Le débat public commun avec Genève a permis des avancées.. mais dans les faits, dans la production de logements, dans les votations, c'est un échec aussi : Les habitants des petites impasses privées des communes de Chêne-Bougeries, Veyrier ou Thônex continue de s'opposer aux logements parce que faute de s'informer, ils ne comprennent pas ce qui est en train de se passer et à quel point ils ont intérêt de permettre la construction de logements pour leurs enfants.

Il faut une autre méthode de travail avec Genève. Une méthode de travail efficace malgé des élus paralysés par la démocratie directe : des suiveurs plutôt que des leaders. Les Etats Unis nous montrent sans doute la voie. Le rapport de force. Seul le rapport de force peut conduire à un diagnostic partagé largement par le corps électoral qui décidera au final.

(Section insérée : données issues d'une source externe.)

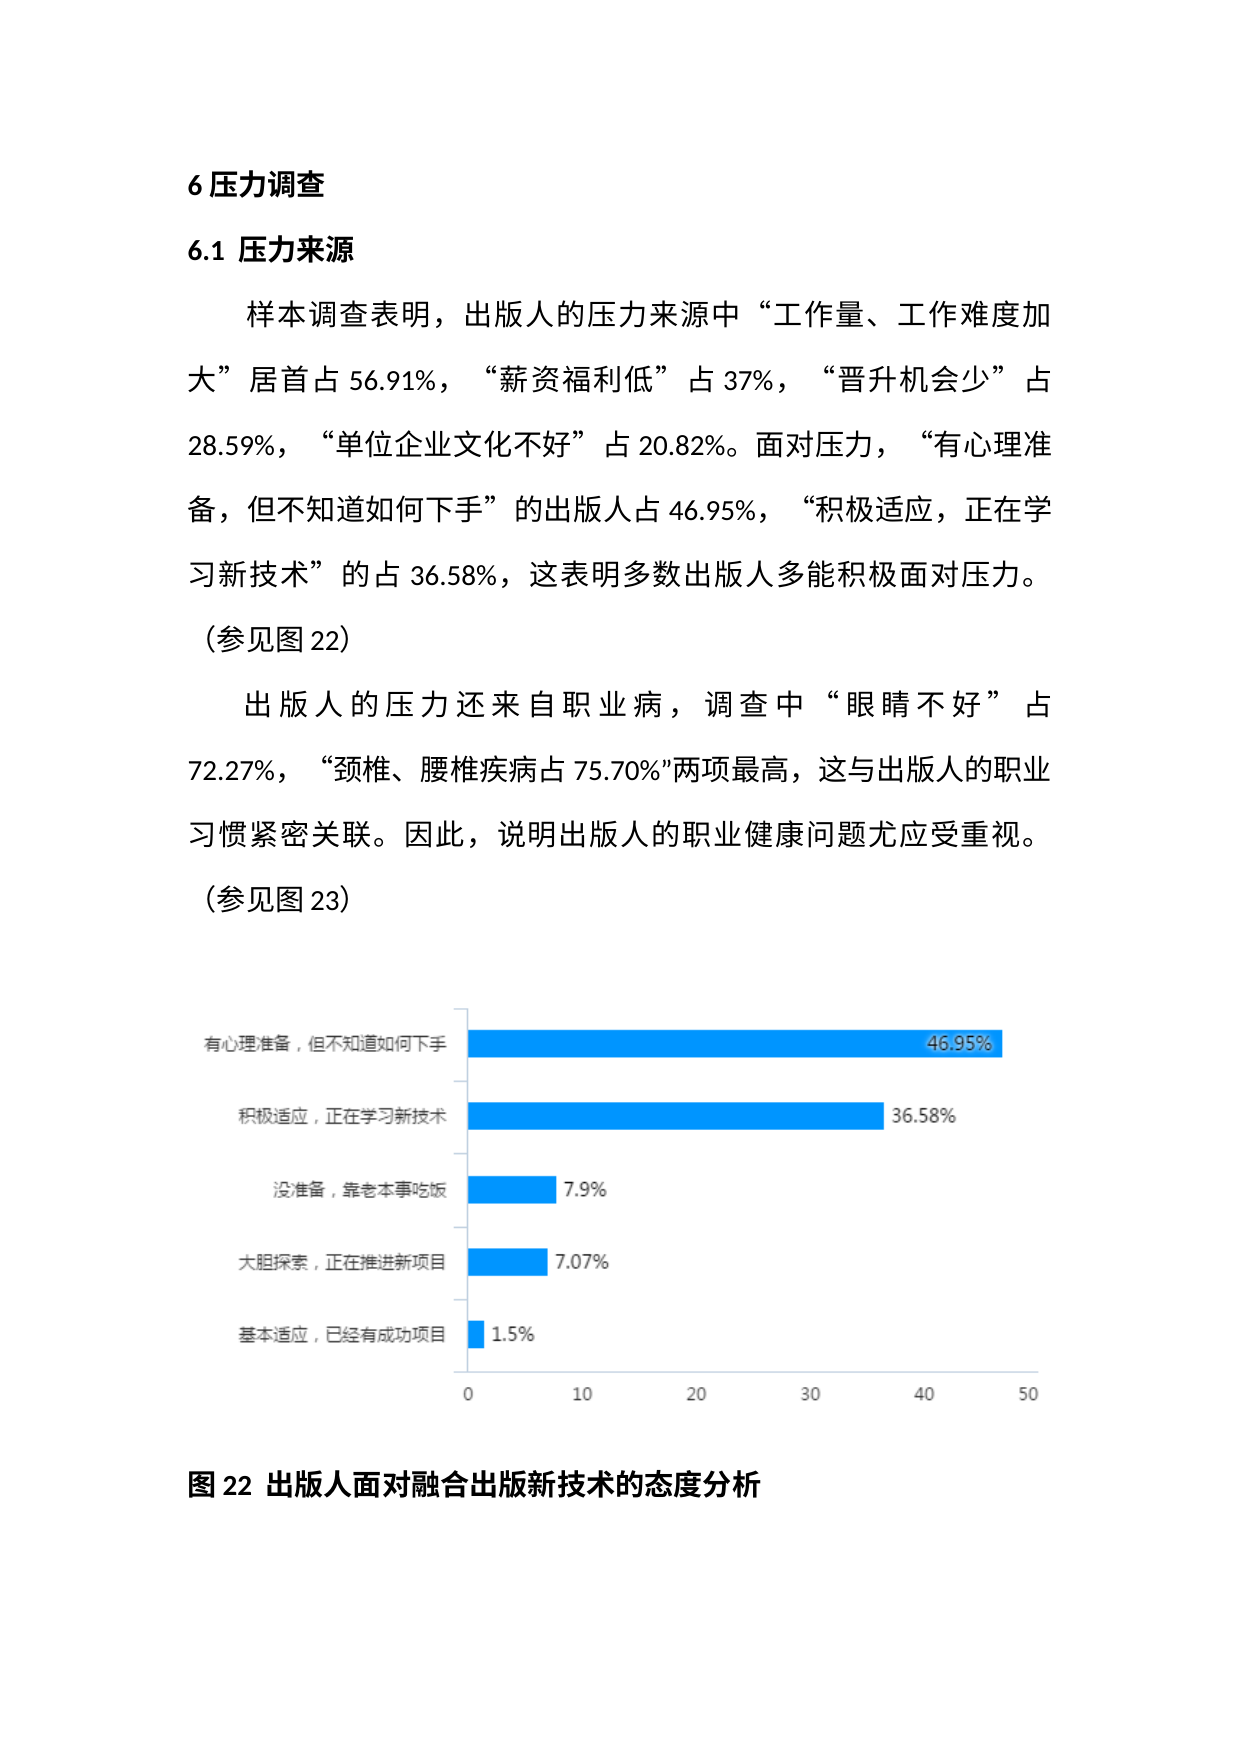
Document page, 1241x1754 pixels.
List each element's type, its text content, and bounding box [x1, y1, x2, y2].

text 出版人的压力还来自职业病，调查中“眼睛不好”占72.27%，“颈椎、腰椎疾病占75.70%”两项最高，这与出版人的职业习惯紧密关联。因此，说明出版人的职业健康问题尤应受重视。（参见图23） [187, 670, 1053, 930]
text 6 压力调查 [187, 150, 1053, 215]
picture [187, 995, 1053, 1428]
text 图22 出版人面对融合出版新技术的态度分析 [187, 1450, 1053, 1515]
text 样本调查表明，出版人的压力来源中“工作量、工作难度加大”居首占56.91%，“薪资福利低”占37%，“晋升机会少”占28.59%，“单位企业文化不好”占20.82%。面对压力，“有心理准备，但不知道如何下手”的出版人占46.95%，“积极适应，正在学习新技术”的占36.58%，这表明多数出版人多能积极面对压力。（参见图22） [187, 280, 1053, 670]
text 6.1 压力来源 [187, 215, 1053, 280]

L'Union Européenne utilise la méthode diplomatique pour négocier avec la Suisse sur le dumping fiscal comme sur la complicité de fraude fiscale sans le moinde succès. Des discussions de sourds puisque l'oreille du peuple qui décide n'est pas à la table des négociations. La seule méthode efficace de dialogue avec un pays de démocratie directe c'est le rapport de force. Les seules avancées obtenues sur la question de la complicité de fraude fiscale ont été obtenues par les Etats Unis en menaçant de faillite les banques suisses, et de prison les banquiers complices de fraude fiscale. Manifestement c'est la seule méthode. Pour qu'une démocratie directe ne change de direction il faut qu'elle touche le mur.

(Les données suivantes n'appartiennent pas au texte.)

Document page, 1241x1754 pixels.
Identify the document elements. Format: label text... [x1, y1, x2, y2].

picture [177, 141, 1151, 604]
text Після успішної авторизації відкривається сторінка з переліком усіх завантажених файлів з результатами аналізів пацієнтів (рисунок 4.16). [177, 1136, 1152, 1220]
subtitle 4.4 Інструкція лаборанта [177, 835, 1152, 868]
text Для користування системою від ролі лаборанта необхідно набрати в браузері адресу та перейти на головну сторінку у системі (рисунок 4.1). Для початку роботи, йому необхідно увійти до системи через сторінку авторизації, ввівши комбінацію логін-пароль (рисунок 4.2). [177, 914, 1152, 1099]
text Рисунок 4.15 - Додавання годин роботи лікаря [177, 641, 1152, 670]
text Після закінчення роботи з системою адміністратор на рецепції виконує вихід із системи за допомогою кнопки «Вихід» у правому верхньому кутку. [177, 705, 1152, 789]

Comment appliquer une telle méthode à l'échelle de l'agglomération. Il va falloit s'accrocher : comme l'ont fait les Etats Unis pour lesquelles la mise en faillite des banques suisses n'était pas une menace anodine pour eux mêmes. Le rapport de force peut s'instaurer sur les transports en commun par exemple : si la construction de logements au coeur de l'agglomération ne progresse pas d'ici 18 mois, nous pouvons supprimer toutes les lignes de transport transfrontalières : condamner Genève à la paralysie totale comme Genève nous condamne à la colonisation. Nous pouvons aussi construire des barres d'immeubles pour Genevois aux limites des petites douanes. Nous pouvons construire des doubles voies arrivant à chaque douane villageoise. Nous pouvons mettre en oeuvre le contre-projet d'agglomération. Evidemment, il ne s'agit là que d'un moyen. L'objectif c'est au contraire d'augmenter les transports en commun, d'aménager comme nous l'avons décidé dans le projet d'agglomération, de créer des emplois en France lorsqu'il y aura des logements accessibles pour les personnes qui ont des revenus en euros. Parfois il faut reculer pour mieux sauter. Je pense qu'avec le projet d'agglomération nous en sommes malheureusement arrivés là. Les frontaliers seront pénalisés dans leur mobilité, mais il s'agira là de solidarité vis à vis des enseignants, des infirmières, des maçons et des caissières qui eux ne peuvent plus vivre ou se loger. Les jeunes devront pendant quelques années s'installer plus loin : mais c'est déjà le cas. Genève saccage nos espaces naturels et agricoles en refusant de construire, menace notre cohésion sociale, détruit nos activités économiques et publiques en empêchant les salariés en euros de se loger dans le genevois français. Derrière son apparente richesse, le Genevois français se désintègre.. mais il ne se désintégrera pas seul. Manifestement, il faut que notre destin commun soit la chute commune avant de reconstruire ensemble.

Evidemment il aurait été préférable que nos interlocuteurs respectent leurs engagements, que les élus et les partis genevois soient des leaders plutôt que des suiveurs. Mais manifestement ce n'est pas le cas et nous sommes obligé de changer de méthode.